O momento em que Peter Parker é picado por uma aranha radioativa, ou a fuga espetacular do Super-Homem antes que Krypton exploda: a origem, o início de tudo, é algo que sempre fascinou os fãs das histórias em banda desenhada

Não é estranho, portanto, que os 135.000 inscritos na Comic-Con de San Diego 2019, que começa esta semana, queiram saber como foi o início humilde deste evento que hoje é a maior celebração da cultura pop do planeta.
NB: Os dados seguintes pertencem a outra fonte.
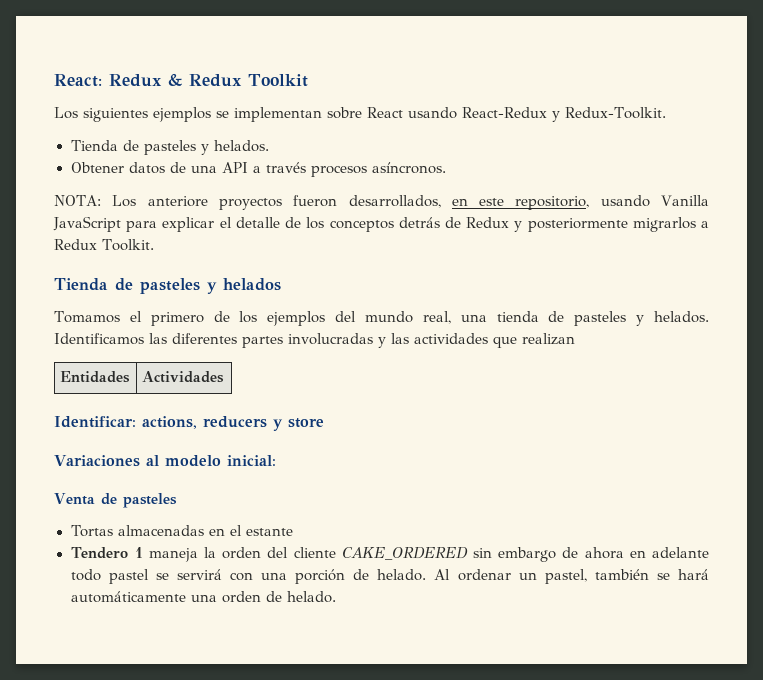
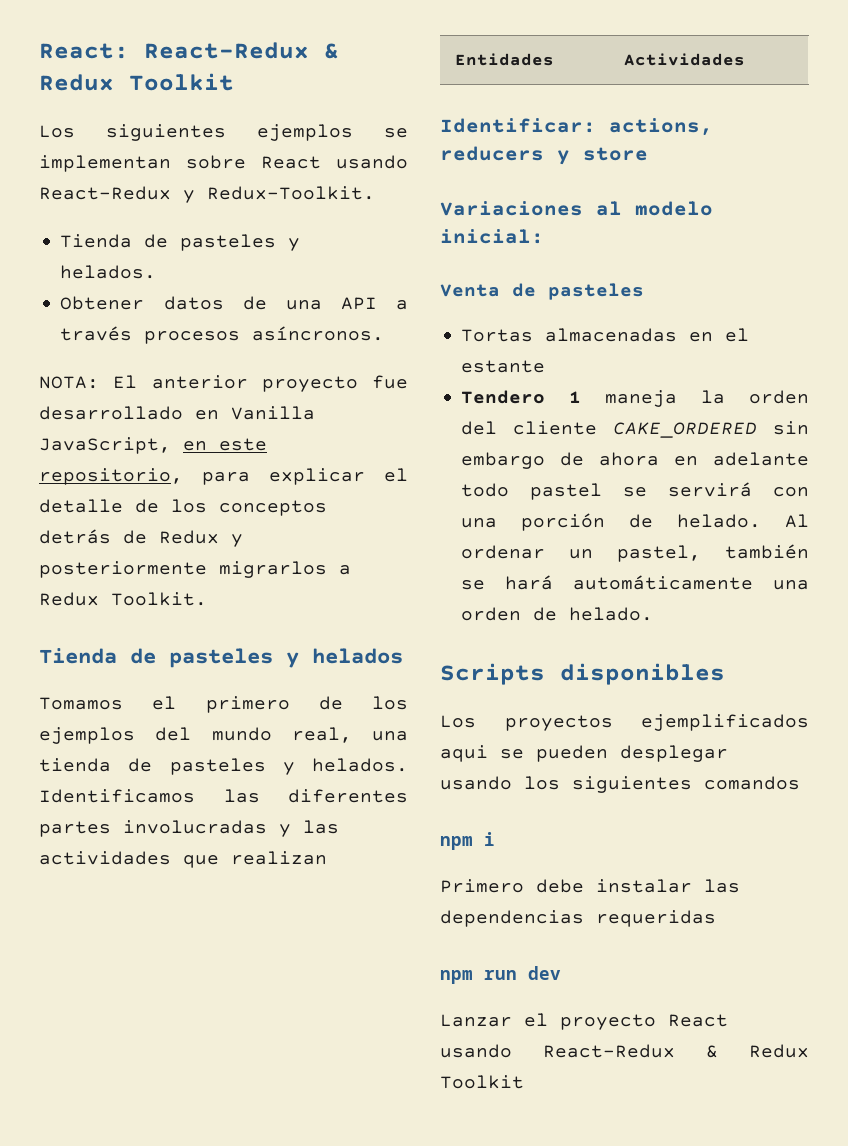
[109,74,162,87] Redux -> [144,42,309,59] React-Redux
[112,195,710,210] [53,216,121,232] Los anteriore proyectos fueron desarrollados, en este repositorio, usando Vanilla JavaScript -> [113,375,408,392] [39,406,315,420] [39,437,267,454] [39,468,183,485] El anterior proyecto fue desarrollado en Vanilla JavaScript, en este repositorio,
(336, 597) none -> [440,663,725,685] [440,714,809,731] [440,745,728,762] [440,776,800,793] [440,832,495,850] [440,879,740,893] [440,910,716,927] [440,966,561,984] [440,1013,728,1030] [440,1044,809,1058] [440,1075,524,1089] // Scripts disponibles // Los proyectos ejemplificados aqui se pueden desplegar usando los siguientes comandos // npm i // Primero debe instalar las dependencias requeridas // npm run dev // Lanzar el proyecto React usando React-Redux & Redux Toolkit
A convenção agora atrai importantes nomes de Hollywood e para este ano estão previstas as presenças de Arnold Schwarzenegger, Patrick Stewart e o elenco da série "A Guerra dos Tronos" nos esperados painéis do evento, que serve de vitrine para as mais lucrativas sagas de banda desenhada, cinema e televisão.

Mas a primeira convenção - ideia de um colecionador de BD de 36 anos, desempregado, e dos seus cinco amigos adolescentes - reuniu apenas algumas dezenas de pessoas na cave de um hotel barato em março de 1970.

A "Golden State Comic-Con" foi o primeiro encontro concebido para conectar os fãs para que eles pudessem conhecer os seus heróis - os criadores das bandas desenhadas - quando o género ainda estava a anos-luz de ser a galinha dos ovos de ouro da indústria do entretenimento.

"Nunca achamos que seríamos tão grandes como somos agora, nunca pensamos que estaríamos aqui 50 anos depois", conta à AFP o diretor de marketing da Comic-Con, David Glanzer.

"Eles foram as primeiras pessoas que realmente entendiam a banda desenhada como uma arte", enfatizou.

De Capra a Tarantino

O crescimento da Comic-Con foi gradual, mas implacável. Com o passar dos anos, transcendeu as histórias em BD, o cinema e a televisão, concentrando-se em géneros como fantasia e ficção científica.

Vencedor de três Óscares, o famoso cineasta Frank Capra foi o primeiro grande nome a participar no evento.

Nos anos 1970, o nascimento do movimento "trekker", os fãs de "Star Trek" ("O Caminho das Estrelas") e as suas convenções ajudaram a pavimentar eventos que reuniam atores, artistas e admiradores dispostos a comprar itens até então artesanais e participar em concursos de máscaras dos seus personagens favoritos, os cosplay.

Pode-se dizer o divisor de águas do fenómeno ocorreu em 1976, "quando um publicitário da Lucasfilm enviou cartazes e outros itens para promover um 'pequeno filme chamado 'Star Wars'", comenta Glanzer.

A tática de promoção do "boca a boca" da "soap-opera" espacial de George Lucas foi "o marketing viral antes de que existisse o próprio marketing viral", acrescenta.

Importantes executivos, que antes viam o evento como uma mera diversão de fim de semana, passaram a frequentar a festa a fim de fechar contratos importantíssimos.

Na década de 1990, estúdios e canais de televisão começaram a enviar as suas estrelas e realizadores, forçando a imprensa tradicional a prestar atenção aos seus produtos.

O realizador Francis Ford Coppola compareceu para promover "Drácula de Bram Stoker", enquanto que Quentin Tarantino passou de simples fã a convidado especial dos painéis.

"Antes costumávamos distribuir entre duas a três mil entradas à imprensa, porque as pessoas não queriam vir", recorda Glanzer.

"Agora, as entradas são vendidas em menos de uma hora", completou.

Raízes dos 'comics'

A receita é tão bem-sucedida que outras Comic-Con começaram a realizar-se em todo planeta: de Nova Iorque à Arábia Saudita, passando pela do Passeio Marítimo de Algés, em Portugal.

Este ano, o Centro de Convenção de San Diego vai receber uma série de painéis que farão uma viagem no tempo para celebrar o início da Comic-Con.

Muitos serão tomados pela nostalgia, pois todo esse crescimento tem um custo.

O que era um evento íntimo, para verdadeiros fãs, agora recebe milhares de pessoas, muitas atraídas mais pelo estar na moda do que pela paixão. A ampliação do público torna tudo mais complicado: das longas filas aos corredores abarrotados.

Os pequenos lojistas de BD, que tiveram o seu lugar no evento durante décadas, agora não podem participar devido aos altos custos. Muitos lamentam que, no meio dos sucessos de Hollywood e dos jogos de vídeo, a BD tenha ficado de lado.

"Nunca se tratou apenas da BD", rebate Glanzer.

"Claro que recebemos muita gente de Hollywood, mas o entretenimento hoje é diferente do de 1970. Acho que é simplesmente uma evolução saudável e uma valorização da arte nas suas distintas formas", alegou este responsável da organização.

"Enquanto mantivermos as nossas raízes nos 'comics' e oferecermos outras expressões artísticas, acho que estamos no caminho certo", concluiu.